-fsigned-char on all arches

Will Newton will.newton at gmail.com
Fri Apr 13 11:29:53 UTC 2007


On 4/12/07, Rob Landley <rob at landley.net> wrote:

> > I count 10 warnings in 3 source files (all printf/scanf related).

My point was that this required only approx. 10 casts to fix these warnings btw.

> To clarify: C strings are "char *", with no signed or unsigned specifier, and
> standards like POSIX say that headers have to use "char *" in a bunch of
> places.  If it wasn't for this, we could explicitly specify "signed"
> or "unsigned" every time we declared a char or char *, which would be exactly
> the same result but you wouldn't notice the compiler flag to complain about
> it.  So we specify it at the compiler flag level, to get consistent behavior.

I believe this ambiguity in the definition of "char" was intended to
allow the implementation to choose the most efficient implementation
of the datatype. Pulling -fsigned-char on all architectures disallows
this efficiency.

Is there a reason why signed char has been made the default rather
than unsigned char? Because i386 is signed? Almost all embedded (i.e.
modern RISC type) architectures default to unsigned chars. ARM saves
approx 1k of text size on libuClibc.so if built without -fsigned-char.

> > > Which architecture are you referring to?
> >
> > http://www.imgtec.com/metagence/products/
>
> Never heard of it.

I don't work for the PR department. ;-)

We're an IP vendor so our name is very rarely on the box.

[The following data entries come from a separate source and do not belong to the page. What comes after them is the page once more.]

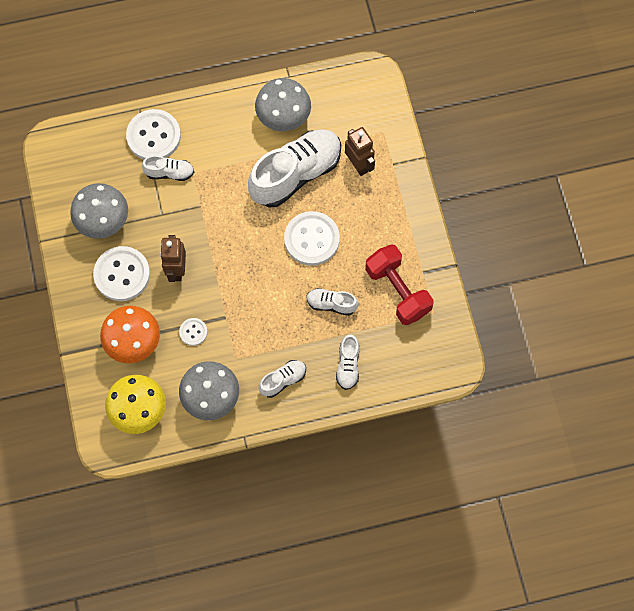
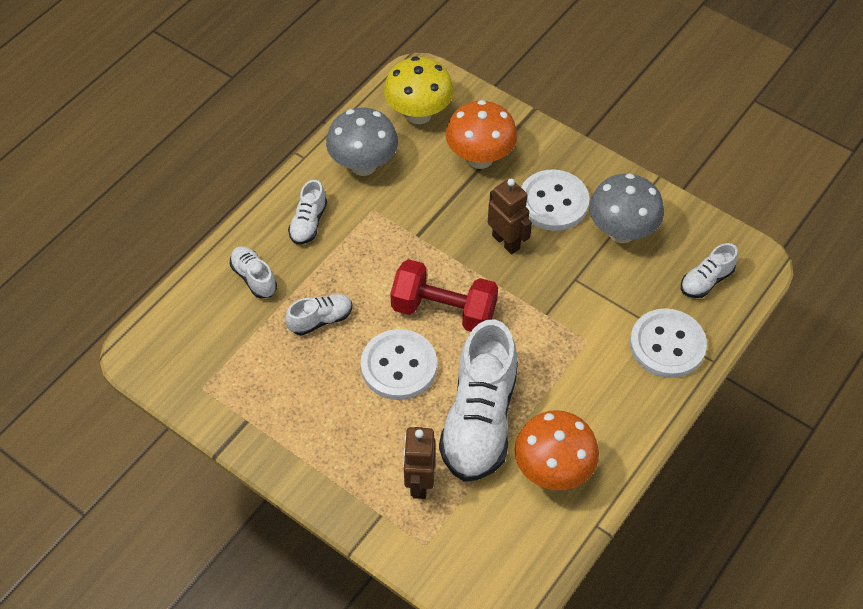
camera: 140 degrees right, 15 degrees down
(169, 173) = (611, 322): white shoe -> white shoe (706, 280)
(193, 332) = (434, 203): white button -> none
(283, 118) = (553, 470): grey mushroom -> orange mushroom
(358, 165) = (419, 483): brown robot -> brown robot turned 75 degrees clockwise
(397, 291) = (260, 382): red dumbbell -> red dumbbell (444, 311)

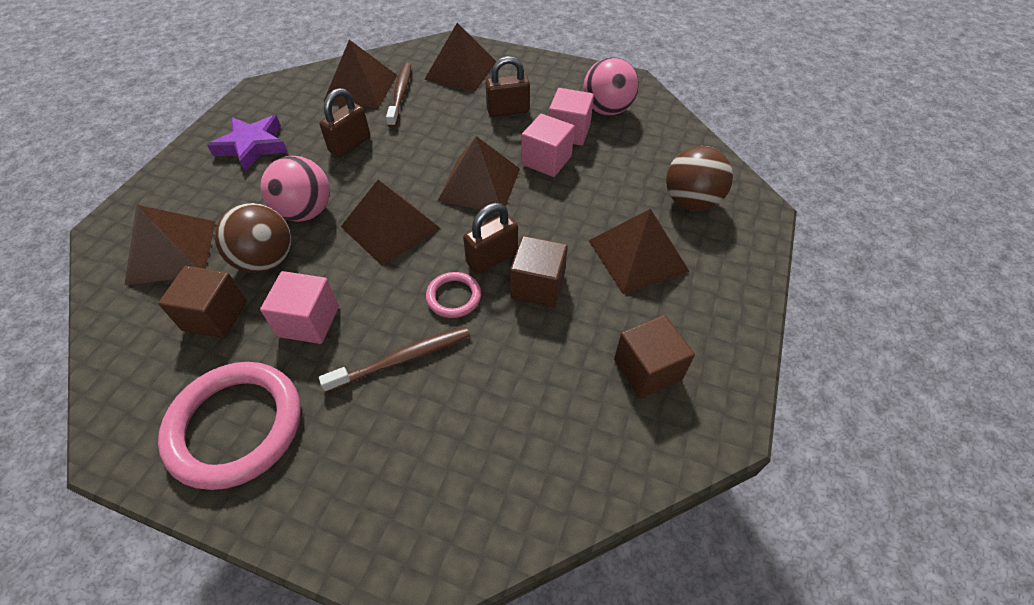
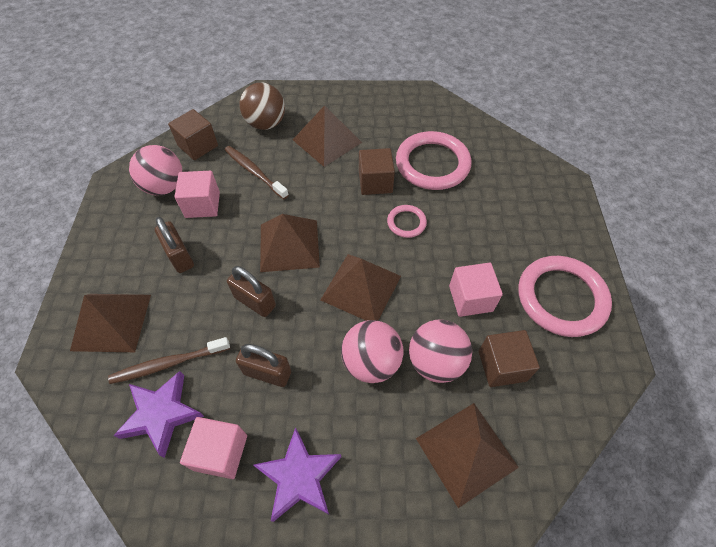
camera: 110 degrees left, 5 degrees up
(266, 260) = (435, 362): brown ball -> pink ball
(361, 87) = (161, 414): brown pyramid -> purple star
(402, 359) = (466, 232): brown toothbrush -> brown toothbrush (255, 172)
(492, 258) = (363, 213): brown padlock -> brown padlock (255, 301)
(545, 368) = (432, 164): none -> pink ring
(546, 160) = (245, 210): pink cube -> pink cube (220, 452)
(647, 369) = (409, 124): brown cube -> brown cube (198, 146)

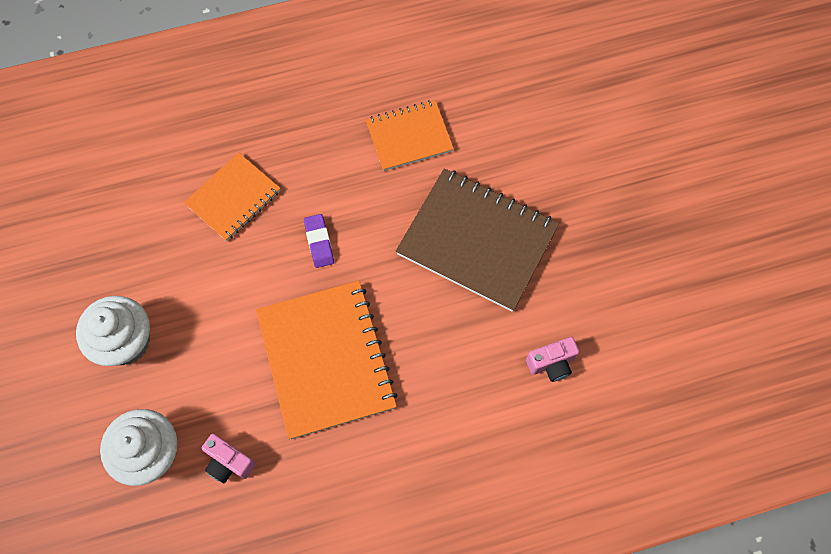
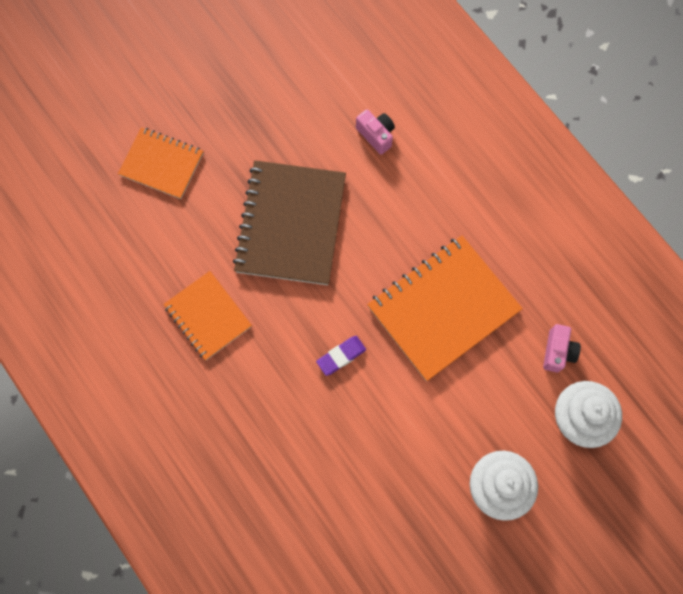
camera: 110 degrees left, 5 degrees up
(233, 198) = (326, 452): orange notebook -> orange notebook (162, 164)

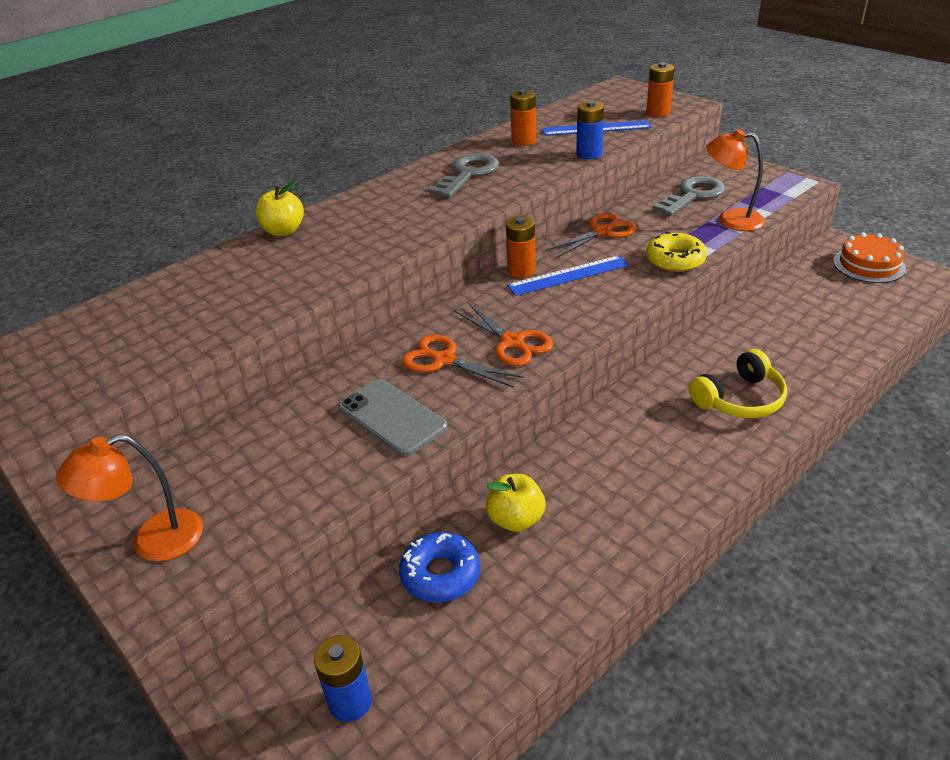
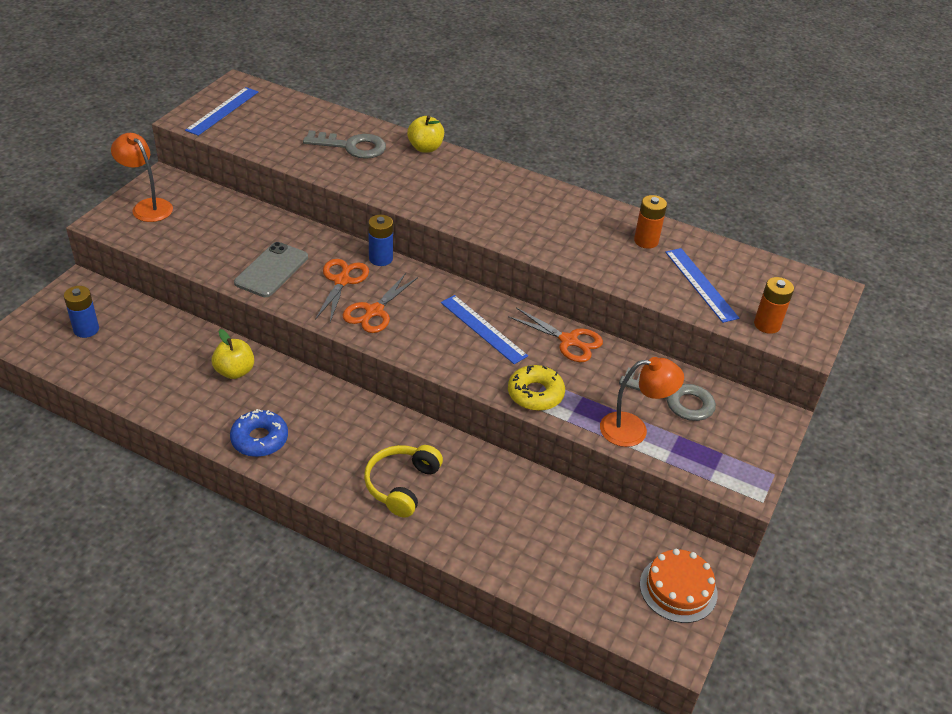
camera: 65 degrees right, 5 degrees up
(43, 383) = (222, 111): none -> blue ruler
(440, 574) = (181, 345): blue donut -> blue donut (259, 439)
(468, 174) = (560, 219): grey key -> grey key (352, 146)
(521, 271) = (480, 300): orange battery -> none
(589, 154) = (636, 286): blue battery -> blue battery (380, 258)
(731, 219) = (633, 429): orange lamp -> orange lamp turned 90 degrees clockwise
(739, 399) = (401, 485): yellow headphones -> yellow headphones turned 75 degrees clockwise

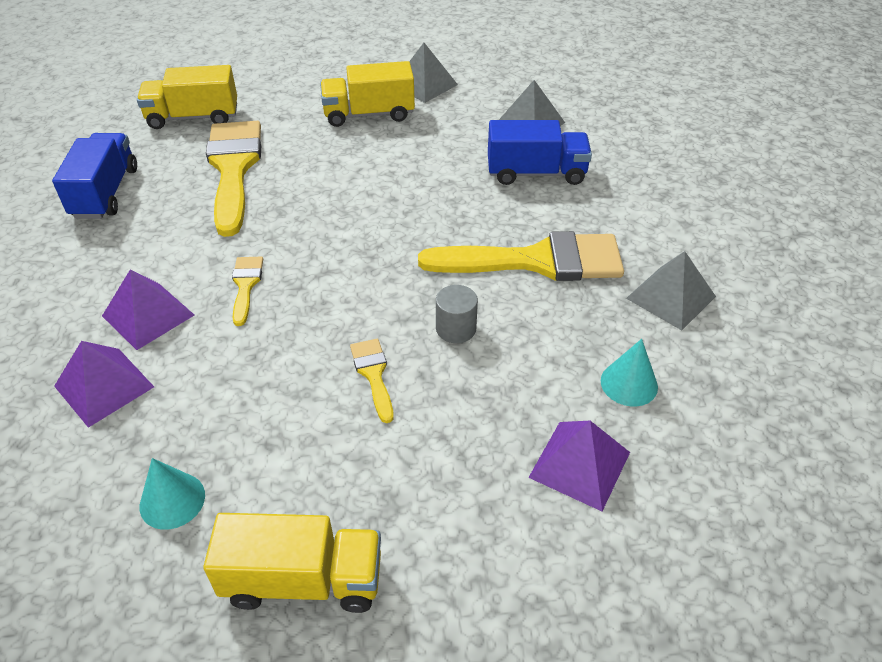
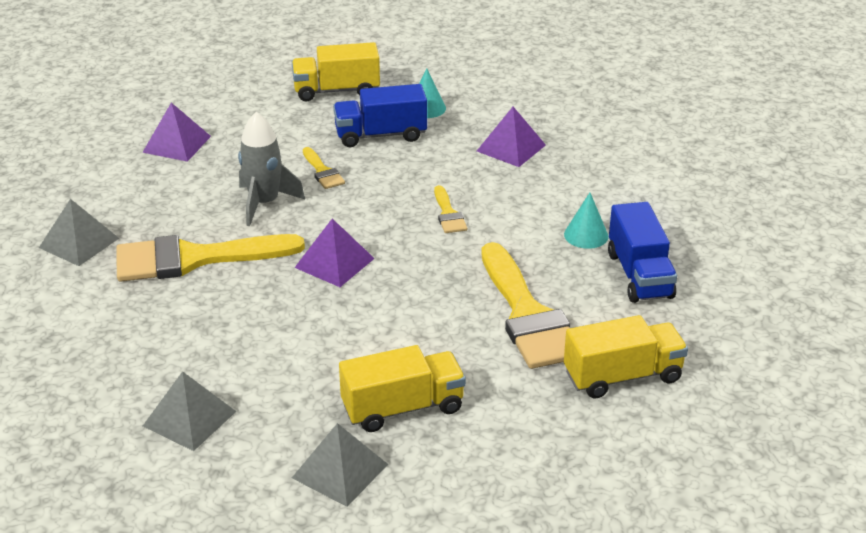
camera: 170 degrees right, 10 degrees down
(148, 315) = (513, 187): purple pyramid -> purple pyramid (334, 263)
(456, 329) = (264, 203): grey cylinder -> grey rocket
(536, 173) = (187, 348): blue truck -> blue truck (381, 135)
(629, 383) = (132, 185): turquoise cone -> turquoise cone (586, 235)

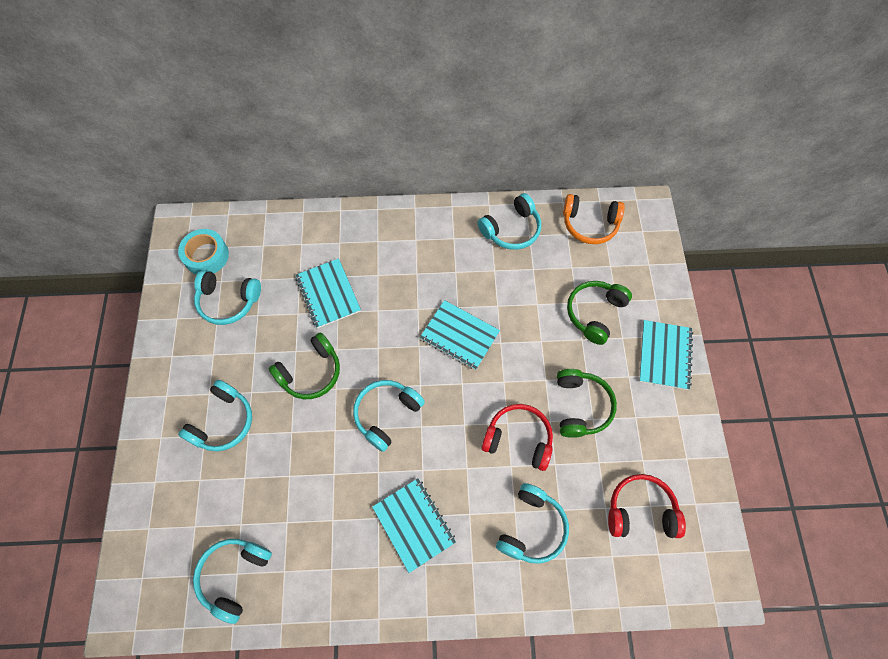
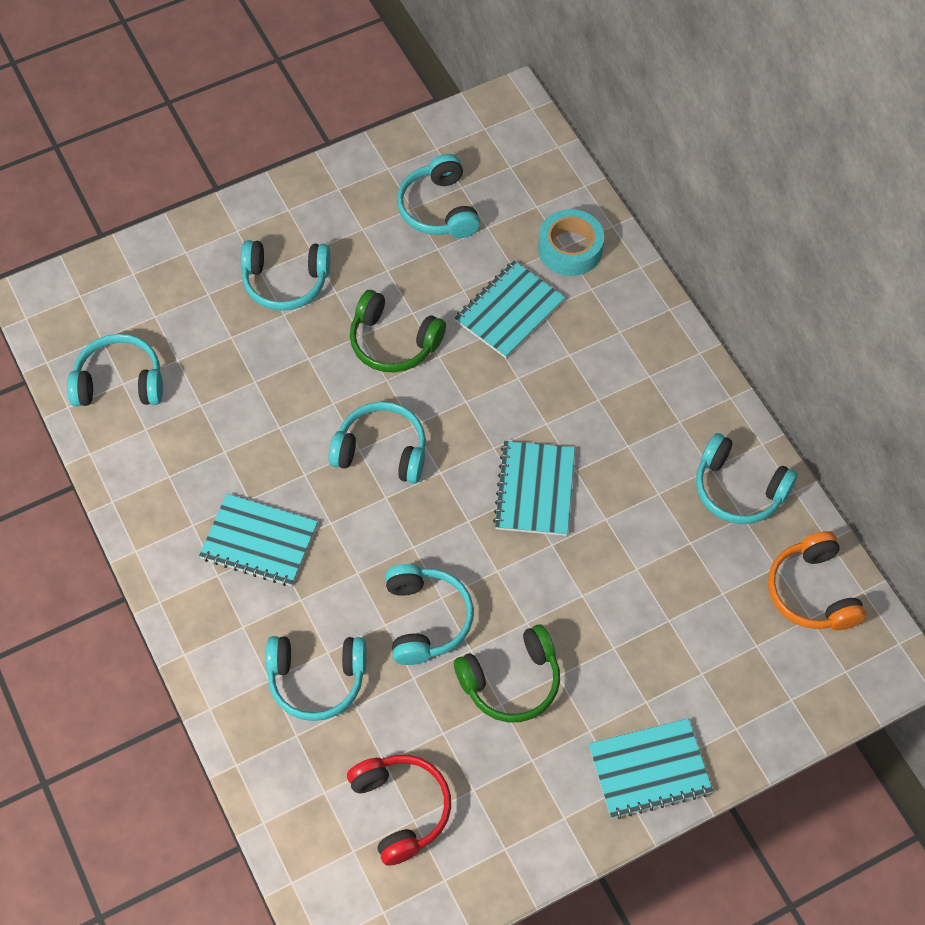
camera: 65 degrees right, 5 degrees down
(206, 256) = (486, 154): turquoise tape -> turquoise tape (570, 249)
(414, 524) = (259, 541): turquoise notebook -> turquoise notebook turned 75 degrees clockwise
(518, 439) = (426, 619): red headphones -> turquoise headphones
(594, 313) = (665, 650): green headphones -> none

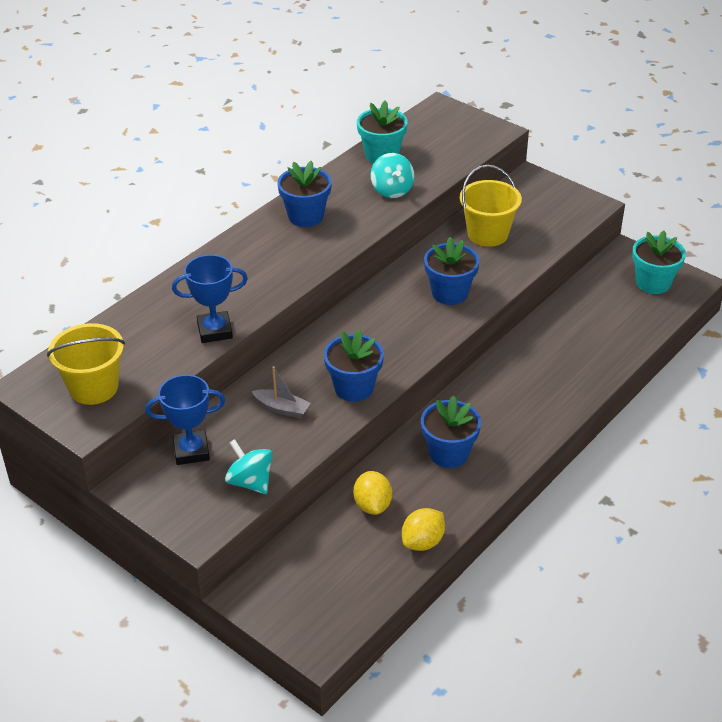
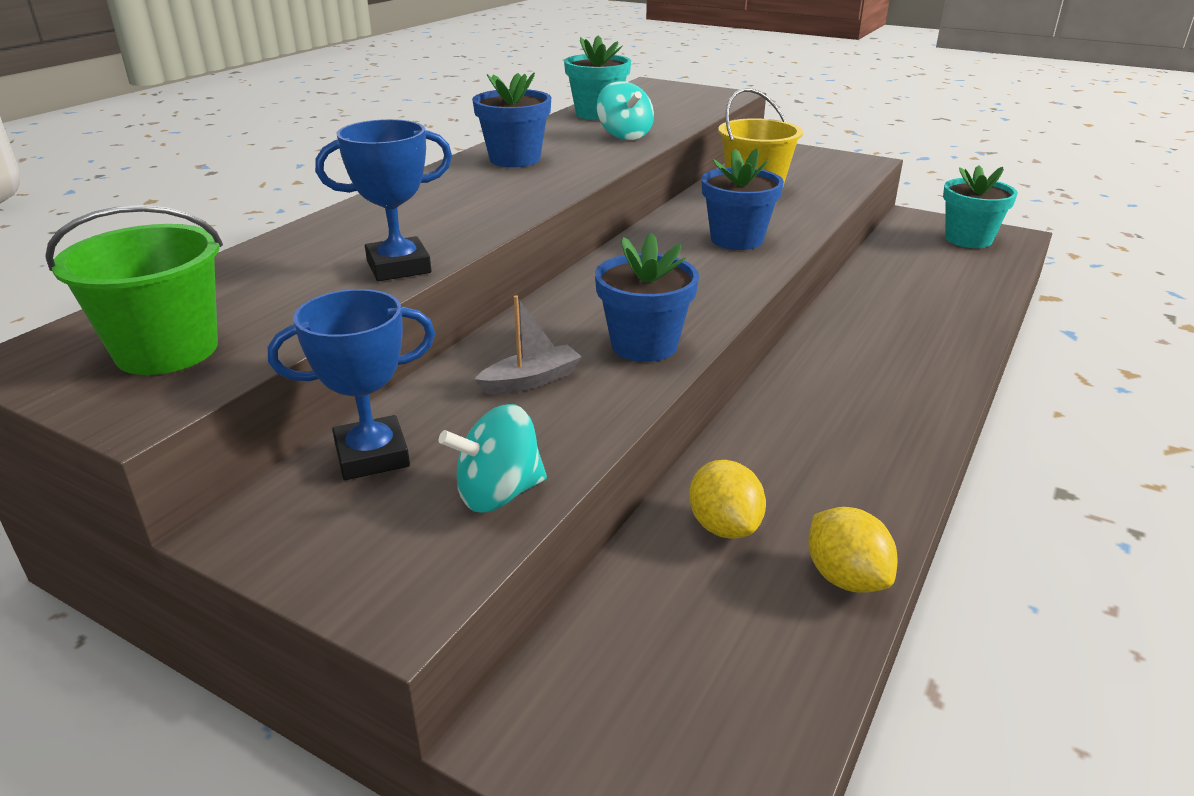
camera: 10 degrees left, 10 degrees down
(93, 387) = (167, 350): yellow bucket -> green bucket
(250, 482) = (498, 493): turquoise spinning top -> turquoise spinning top turned 60 degrees counterclockwise
(282, 408) = (531, 380): grey boat -> grey boat turned 45 degrees counterclockwise
(423, 542) = (845, 578): yellow lemon -> yellow lemon turned 60 degrees counterclockwise
(449, 453) = (816, 438): blue flower pot -> none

> The "target architecture" menu of uClibc lists alpha, arm, bfin, cris, hppa,
> i386, ia64, m68k, mips, nips, nips2, powerpc, superh, sh64, sparc, vax, and
> x86_64.  It also lists the following as broken: v850, microblaze, i960,
> h8300, frv, and e1.
>
> Which one are you referring to?

We have our own tree based on uClibc svn. We hope to merge it into
mainline uClibc at some point in the future.